## Your goal
From the data below, return all lines holding the string "that".

(Saved data entries)
:::

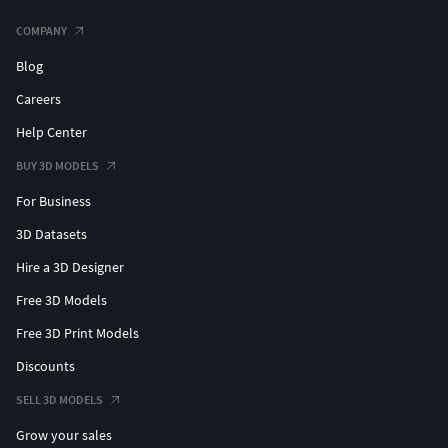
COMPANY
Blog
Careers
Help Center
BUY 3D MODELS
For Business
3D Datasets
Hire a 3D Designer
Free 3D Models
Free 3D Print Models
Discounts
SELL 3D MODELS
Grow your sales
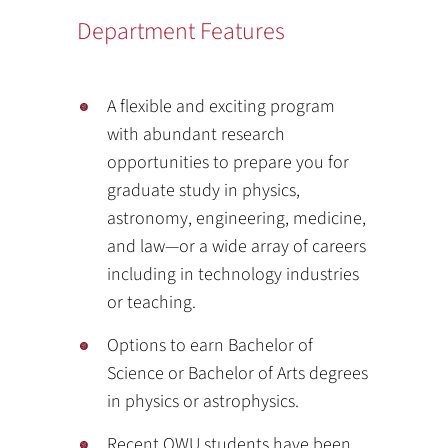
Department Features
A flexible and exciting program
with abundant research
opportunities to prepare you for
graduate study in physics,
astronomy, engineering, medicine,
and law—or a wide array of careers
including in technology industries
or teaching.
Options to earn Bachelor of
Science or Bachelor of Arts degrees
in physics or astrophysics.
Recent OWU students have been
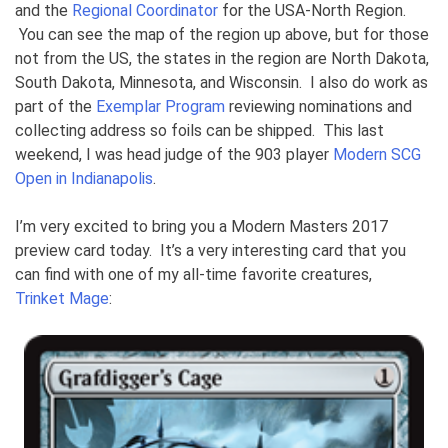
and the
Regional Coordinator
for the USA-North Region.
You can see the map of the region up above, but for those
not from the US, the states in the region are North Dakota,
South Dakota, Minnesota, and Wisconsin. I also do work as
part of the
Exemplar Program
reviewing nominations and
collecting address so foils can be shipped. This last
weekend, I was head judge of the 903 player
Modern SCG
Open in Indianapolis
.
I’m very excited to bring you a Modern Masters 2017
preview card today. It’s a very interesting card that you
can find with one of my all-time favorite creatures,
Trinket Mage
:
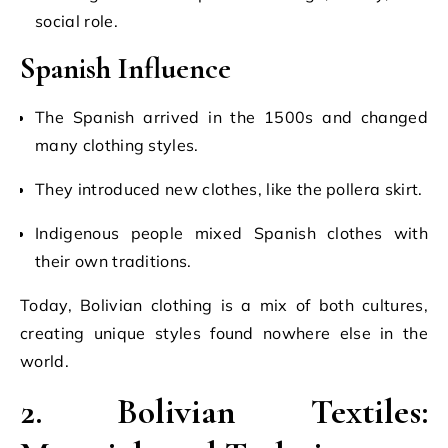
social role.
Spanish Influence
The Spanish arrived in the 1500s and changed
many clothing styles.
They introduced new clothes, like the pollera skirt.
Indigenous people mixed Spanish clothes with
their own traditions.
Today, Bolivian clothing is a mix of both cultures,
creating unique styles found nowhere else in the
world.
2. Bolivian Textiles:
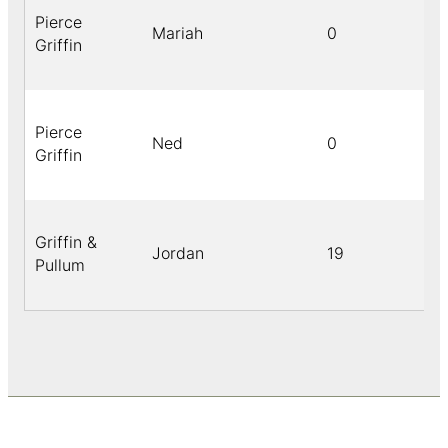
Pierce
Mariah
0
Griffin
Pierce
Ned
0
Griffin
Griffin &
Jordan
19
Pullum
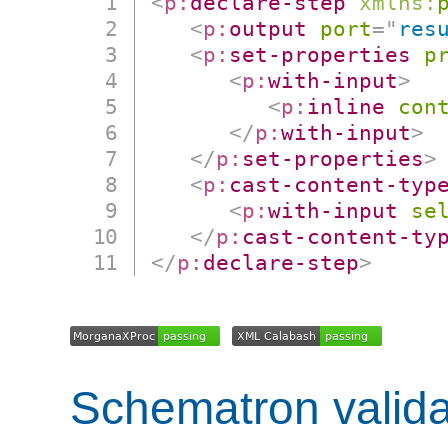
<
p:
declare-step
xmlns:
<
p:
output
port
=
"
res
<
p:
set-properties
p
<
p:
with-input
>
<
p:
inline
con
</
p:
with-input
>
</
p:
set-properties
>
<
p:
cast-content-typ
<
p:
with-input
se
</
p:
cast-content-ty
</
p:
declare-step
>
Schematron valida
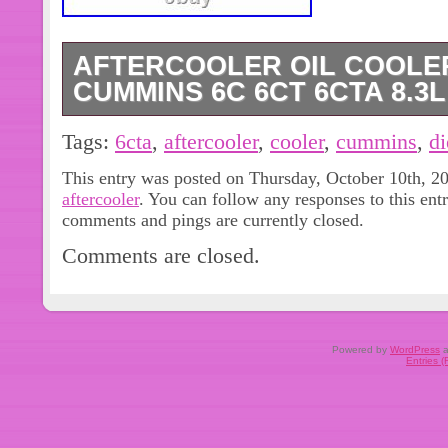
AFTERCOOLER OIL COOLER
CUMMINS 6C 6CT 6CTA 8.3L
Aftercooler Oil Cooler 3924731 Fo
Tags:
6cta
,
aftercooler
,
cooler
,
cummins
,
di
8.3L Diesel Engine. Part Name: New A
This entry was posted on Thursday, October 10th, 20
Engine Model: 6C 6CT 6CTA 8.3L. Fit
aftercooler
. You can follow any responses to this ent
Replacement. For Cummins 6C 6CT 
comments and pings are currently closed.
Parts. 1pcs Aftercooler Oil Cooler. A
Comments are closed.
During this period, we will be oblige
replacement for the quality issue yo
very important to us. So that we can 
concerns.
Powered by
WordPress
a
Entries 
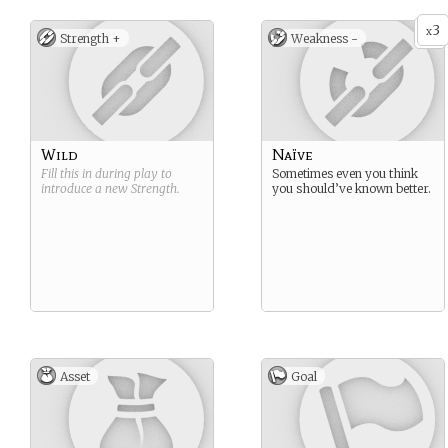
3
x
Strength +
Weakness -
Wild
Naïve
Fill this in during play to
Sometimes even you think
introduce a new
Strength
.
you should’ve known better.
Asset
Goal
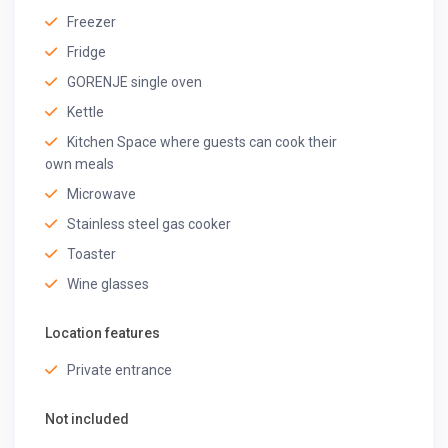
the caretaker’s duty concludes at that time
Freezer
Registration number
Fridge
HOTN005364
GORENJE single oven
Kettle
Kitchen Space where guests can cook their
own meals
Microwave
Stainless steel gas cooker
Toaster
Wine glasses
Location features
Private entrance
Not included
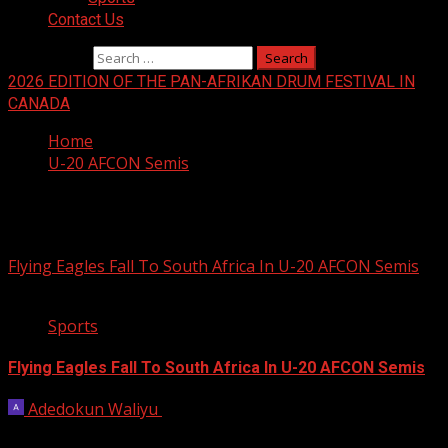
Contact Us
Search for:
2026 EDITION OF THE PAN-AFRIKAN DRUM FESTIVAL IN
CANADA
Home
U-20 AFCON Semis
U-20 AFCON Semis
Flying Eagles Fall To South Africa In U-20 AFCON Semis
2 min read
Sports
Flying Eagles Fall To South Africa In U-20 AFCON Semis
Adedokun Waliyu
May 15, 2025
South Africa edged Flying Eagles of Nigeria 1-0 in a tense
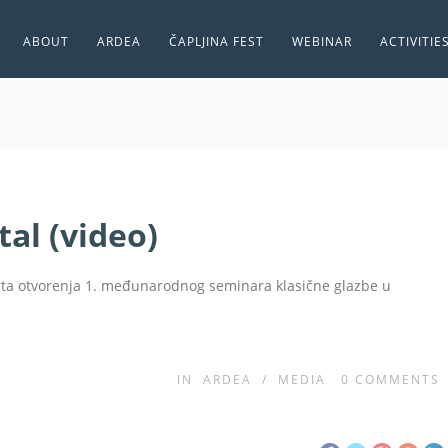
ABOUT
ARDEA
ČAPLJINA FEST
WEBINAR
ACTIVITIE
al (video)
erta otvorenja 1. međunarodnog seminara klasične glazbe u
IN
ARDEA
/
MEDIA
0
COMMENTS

:::

## Written response
preview card today. It’s a very interesting card that you
very important to us. So that we can 
the caretaker’s duty concludes at that time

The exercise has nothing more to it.